I was brought up in the late Sixties and early Seventies. My father was a poorly paid railway goods guard with a mortgage, a wife and three active boys. My mother did not work as she needed to look after us. We were similar to most of the families around us in the valleys of south Wales. Some worse off, some better off.
My father brought his pay packet home unopened and handed it over to my mother. She needed to be careful how this pay was used. Her priority was the bills, food, clothes and warmth. Treats were a rare thing. Her careful husbandry of the available funds meant that we did not lack these essentials. We young boys played out as much as possible. Our parents took us to the parks when there was time. We played ball. Ran around, had adventures. We were happy, active, slim and fit. We were expected to pay attention at school. We were encouraged to do well in life.
It is shocking how many people display an appalling lack of duty of care to their children. You have to fight for a better life as my parents did day in and day out and, because they did, their children also responded to the challenge that is life.
A Kay
Sedgefield
Can people afford to cook with fresh food?
I’d like to suggest that education and poverty are the root causes of this epidemic. Having lived in poverty on two estates in my life, I think people are scared of fresh food and really do not know what to do with it. The other factor of course is parenting skills, skills that can show a child a healthy plate instead of giving in to fast food, demand and convenience.
Sure Start centres seemed such an ideal investment to tackle these areas as well as provide crucial support to all.
Kathy Williams
Address supplied
Reducing single-use plastic is only tokenistic in the big fight against waste
Exchequer secretary Robert Jenrick has said he is committed to reducing single-use plastic waste. Yes, taxing non-recyclable coffee mugs and plastic straws are good things to do, but their comparative volumes in the face of ever-increasing plastic production, single-use or not, are minuscule and potentially token.

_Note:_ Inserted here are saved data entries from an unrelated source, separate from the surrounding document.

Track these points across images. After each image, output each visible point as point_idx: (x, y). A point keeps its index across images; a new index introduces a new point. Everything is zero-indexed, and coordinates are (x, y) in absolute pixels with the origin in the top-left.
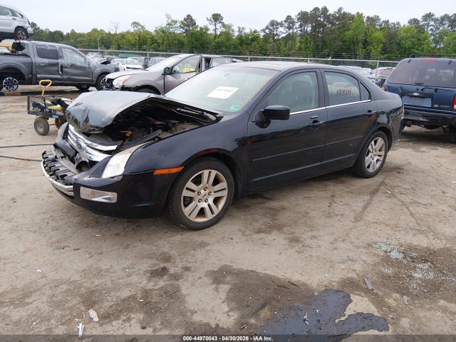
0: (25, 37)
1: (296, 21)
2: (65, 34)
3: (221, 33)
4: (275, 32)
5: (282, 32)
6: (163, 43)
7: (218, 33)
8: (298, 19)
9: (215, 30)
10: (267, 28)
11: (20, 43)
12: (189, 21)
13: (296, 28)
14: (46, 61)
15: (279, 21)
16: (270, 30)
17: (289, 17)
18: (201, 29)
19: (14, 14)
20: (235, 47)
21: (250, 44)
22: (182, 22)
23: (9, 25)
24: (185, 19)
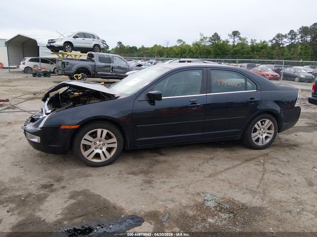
0: (99, 50)
1: (298, 33)
2: (138, 48)
3: (238, 44)
4: (280, 42)
5: (286, 42)
6: (196, 52)
7: (236, 44)
8: (300, 32)
9: (234, 42)
10: (274, 39)
11: (92, 54)
12: (216, 37)
13: (298, 39)
14: (104, 64)
15: (284, 34)
16: (277, 41)
17: (292, 31)
18: (224, 42)
19: (94, 37)
20: (248, 53)
21: (260, 51)
22: (210, 38)
23: (91, 44)
24: (213, 36)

In addition to these relatively minor gestures, I propose a radical upheaval of our domestic recycling systems. At present local authorities pay large sums of money to waste management companies to collect, sort and, hopefully, recycle domestic plastic waste. Yet they recycle only one-third of it and ship the rest off to other countries to… well, no one is quite sure what, although an awful lot ends up incinerated, in landfill or in the oceans. And we are now receiving our comeuppance. China is refusing to accept low grade plastic waste. Poland is even sending it back to us.
The council tax we pay for these wasteful and destructive processes could be put to far better use. With rapid progress now being made on carbon capture, home-based pyrolysis (waste to energy) units and a plethora of other plastic-to-fuel processes, there is a strong case to stockpile any plastic that is difficult to recycle in compacted or granulated form at 10 per cent of its previous volume in readiness for the time that it can be used as feedstock for negative emission energy production, and other innovative uses. We used to have grain mountains and wine lakes, so why not plastic mountains for a short while?
Patrick Cosgrove
Bucknell
Bog off, Big Brother
I am not sure that Celebrity Big Brother needs such a prominent article in The Independent as Sean O’Grady awarded it, but [even] if I accept that judgement I am sad to see his tabloid-style insults printed at such length. And why the gratuitous insult to Natasha Kaplinsky?